PGR asserts betting industry profits ‘will exceed financial costs’ of reforms

Peers for Gambling Reform (PGR) has published the findings of its latest report, arguing that an overhaul of UK gambling laws would likely have positive societal outcomes on employment, tax revenue and employee earnings.

NERA was commissioned to undertake an ‘economic assessment’ of recommended industry reforms that have been suggested as part of the government’s generational review of the 2005 Gambling Act. These measures included:

  • Customer affordability checks 
  • Enforcing stake limits on high-risk online casino games 
  • The enforcement of a mandatory RET funding levy
  • Imposing blanket ban on sports sponsorships
  • Classifying loot boxes as new gambling verticals  

Commenting on the proposals, Lord Foster of Bath, Chair of PGR, said: “This report clearly sets out the economic benefits of reforming the gambling industry with tax revenues looking set to increase, jobs that could be created and a boost to funding for research, education and treatment. 

“The evidence base and now the economic case for reform have now been made. This government now needs the resolve to get on with it.

“This report clearly sets out the economic benefits of reforming the gambling industry with tax revenues looking set to increase, jobs that could be created and a boost to funding for research, education and treatment. The evidence base and now the economic case for reform have now been made. This Government now needs the resolve to get on with it.”

Each recommended reform was examined to gauge ‘hypothetical direct effects’ on the industry’s GGY, costs and tax liability outcomes.  

Researchers subsequently modelled the macroeconomic effects of revenue substitution away from gambling into related sectors of the economy using a ‘simplified input-to-output approach’. 

Regarding the impacts on the gambling sector, the report estimated that annual industry profitability would fall between three categories – £696 million (low impact), £819 million (medium impact) and £974 million (high impact).  

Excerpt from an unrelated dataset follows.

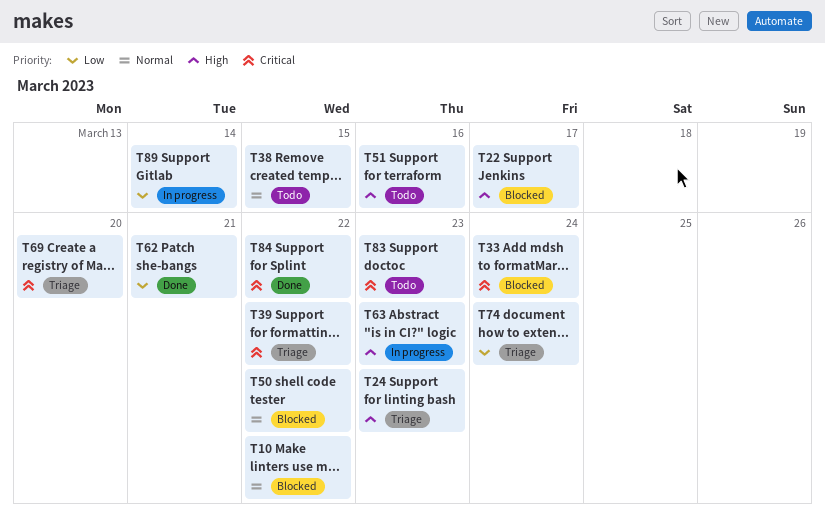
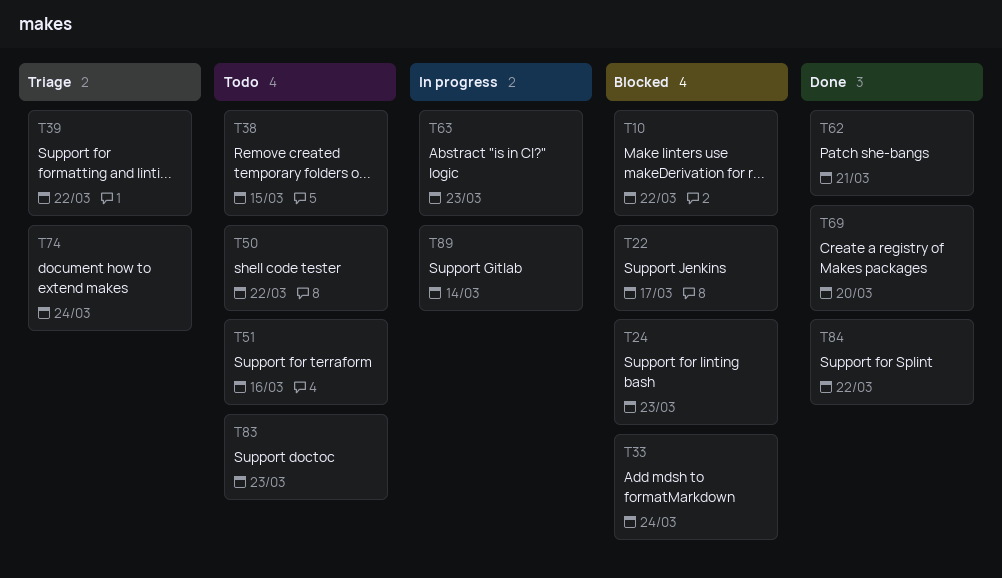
T24, status: Triage -> Blocked
T50, status: Blocked -> Todo
T69, status: Triage -> Done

However, the report maintained that ‘industry profits are likely to exceed these financial costs, without taking into account any increase in prices or change in strategy that operators could implement in response’.

Placing these losses in context, the group pointed to the 2019 post-tax profits of five leading operators – GVC (now known as Entain), Flutter Entertainment, bet365, William Hill and Camelot – which totalled £697 million.

Although this figure falls below both the medium and high impact estimations, this total did not include bet365 CEO Dennis Coates’ £277 million 2019 salary – which rose to £424 million in 2020 – or the profits earned by other industry operators, which the report noted were not obtained.

Despite acknowledging that reforms ‘might reduce employment in the gambling industry,’ the report also argued that by diverting expenditure by the public to ‘other sectors which are more labour intensive’, the recommended changes could support up to 30,000 jobs and drive employee earnings up to £400 million.

In relation to taxation and government expenditure, the PGR report predicted that reforms would generate an additional of £68-£87 million in tax revenues, whilst £68-£87 million would be available for the Select Committee’s proposed research, education and gambling harm treatment programmes (RET).

Additionally, the report estimated that the UK government spends between £270 million and £1,170 million, primarily in healthcare costs, on supporting those who have experienced gambling related harm.

These costs, it said, could be reduced through the recommended reforms and via its proposed RET initiative – although the legislators did note that ‘it is not possible to say precisely how much could be saved on the basis of the evidence we have received’.

Outside of healthcare, further areas for cost saving identified by the PGR include: unemployment, homelessness and incarceration, all of which are dependent on the success of the recommended reforms in reducing gambling related harm.

In its scope of assessment, researchers highlighted the sector’s prevalence on online gambling as its GGY growth driver, underlining that online gambling businesses had been ‘subject  comparatively less scrutiny’ than their  land-based counterparts.  

Lastly, the report also addressed the issue of sporting finances. Although many leading sports figures have expressed concern that lower league clubs could suffer in the absence of sports betting sponsors, the PGR has asserted that the non-gambling sponsorships could ‘fill the gap’.

Although acknowledging that the English Football League (EFL) could lose up to £26 million and the Rugby Football League (RFL) could lose between £500,000 and £950,000 in yearly sponsorship revenue, the report maintained that this equates to only 2.5% and 2.4% of each body’s annual income.